Members of the Finance and Budget Committee of the National People’s Assembly refused, on Monday, to comply with an article that was called by the Industry Minister, Djamila Timezirt, regarding the cessation of the mobile phone installation activity permanently, and called on MPs to raise fees on this category – the mobile installation plants – and restrict the privileges and reduce them instead of stopping the activity permanently in order to avoid destroying the activity of entrepreneurs, according to them, because they are employing thousands of workers, and stopping the activity of these plants would raise unemployment.
A member of the Finance and Budget Committee of the National People’s Assembly, Ammar Moussa, told Echorouk that it was decided during the meeting of the committee, on Monday, that lasted from 4 pm to 1:30 am (7 and a half hours) to amend Article 112 concerning mobile phone manufacturers, which included the exclusion of phones from applying the SKD and CKD installation systems that are are subject to a unified system with raising the customs’ tariff from 5% to 30%, and it was decided to maintain the activity with a fee increase.
The supplementary report of the draft Finance Act for 2020 also included the amendment of Article 106 on the import of cars less than 3 years, through the inclusion of diesel cars less than 3 years in the list of used vehicles that are allowed to be imported from abroad and the rejection of all other amendments that were proposed and which are related to the same article.
The amendments also included the abolition of Article 66 on the payment of a fee of DZD 6,000 for cars of foreigners and immigrants who are coming to Algeria, and the amendment of Article 26, which sets the percentage of the tax on wealth to be relative or 0.1%, and the amendment of Article 102 on the fee on tobacco products to rise to DZD 22 dinars instead of DZD 17, and the amendment of Article 25 of the draft text that exempts residential shops from overpayment.
Regarding Article 104 on external financing or external borrowing, it was allowed, but with the addition of the control mechanism of the National People’s Assembly and the same with regard to the removal of the investment rule 51-49 and retained only in respect of strategic sectors that would affect national sovereignty, where a control mechanism was added at the National People’s Assembly for this article.

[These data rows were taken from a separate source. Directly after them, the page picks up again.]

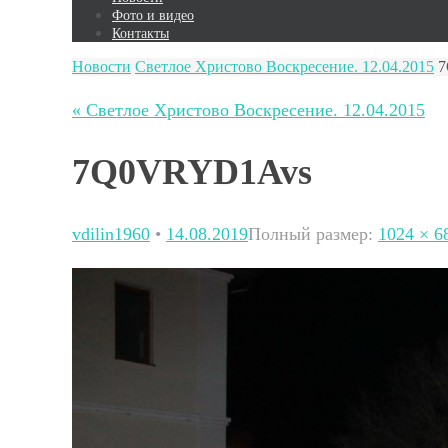
Фото и видео
Контакты
Новости
Светлое Христово Воскресение. 12.04.2015
7
« Светлое Христово Воскресение. 12.04.2015
7Q0VRYD1Avs
vdilin1960
•
14.08.2019
Полный размер:
1024 × 6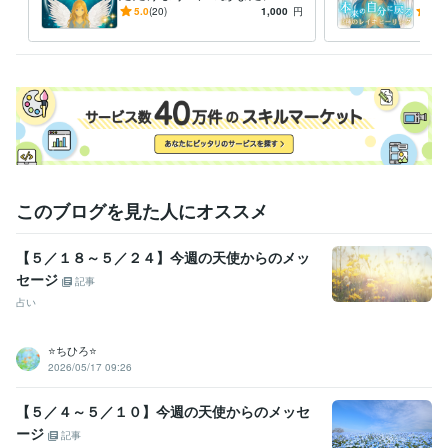
ったりの癒しをお届けします
アル
5.0
(20)
1,000
円
5.0
し・
このブログを見た人にオススメ
【５／１８～５／２４】今週の天使からのメッ
セージ
記事
占い
⭐️ちひろ⭐️
2026/05/17 09:26
【５／４～５／１０】今週の天使からのメッセ
ージ
記事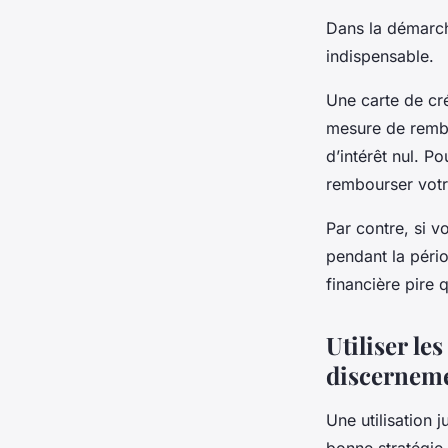
Dans la démarche
indispensable.
Une carte de cré
mesure de rembo
d’intérêt nul. P
rembourser votr
Par contre, si 
pendant la péri
financière pire 
Utiliser le
discernem
Une utilisation 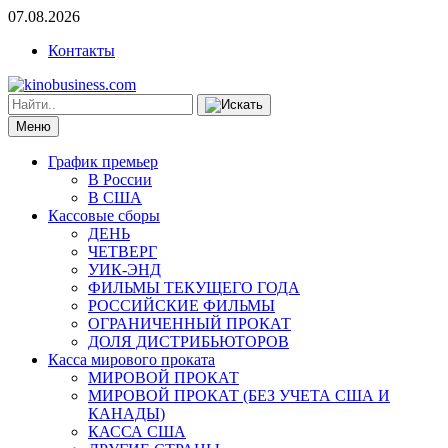
07.08.2026
Контакты
Меню
График премьер
В России
В США
Кассовые сборы
ДЕНЬ
ЧЕТВЕРГ
УИК-ЭНД
ФИЛЬМЫ ТЕКУЩЕГО ГОДА
РОССИЙСКИЕ ФИЛЬМЫ
ОГРАНИЧЕННЫЙ ПРОКАТ
ДОЛЯ ДИСТРИБЬЮТОРОВ
Касса мирового проката
МИРОВОЙ ПРОКАТ
МИРОВОЙ ПРОКАТ (БЕЗ УЧЕТА США И
КАНАДЫ)
КАССА США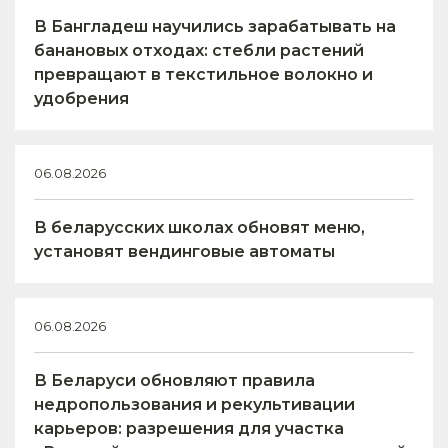
В Бангладеш научились зарабатывать на
банановых отходах: стебли растений
превращают в текстильное волокно и
удобрения
06.08.2026
В беларусских школах обновят меню,
установят вендинговые автоматы
06.08.2026
В Беларуси обновляют правила
недропользования и рекультивации
карьеров: разрешения для участка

The meeting also decided to accept the amendment of Article 48 of the Finance Law for the year 2015 on granting concession in the field of industrial property, where it was giving priority to the governors, but a new article was added to abolish the powers of the prefects, and the return of the work of the Committee “CALPIREF”, and accepted the amendment of article 23 of the 2018 Finance Law on the file that was deposited after the sale, where the government-held 50% of the amount until the completion of the sale, after it was previously set at 20%, and according to the amendments that were approved by the Finance and Budget Committee of the National People’s Council, on Monday, to return to the system of retention and keep only one fifth of the amount.
According to the spokesman, the MPs were unable to amend Article 61, which includes a constituent fee on energy efficiency, and a 5% fee was imposed on materials classified as “A”, “A Plus” and “A Plus Plus”, both the local and the imported products, which will make the national product out of competition and threaten the domestic industry such as lamps and some high-efficiency energy home appliance products.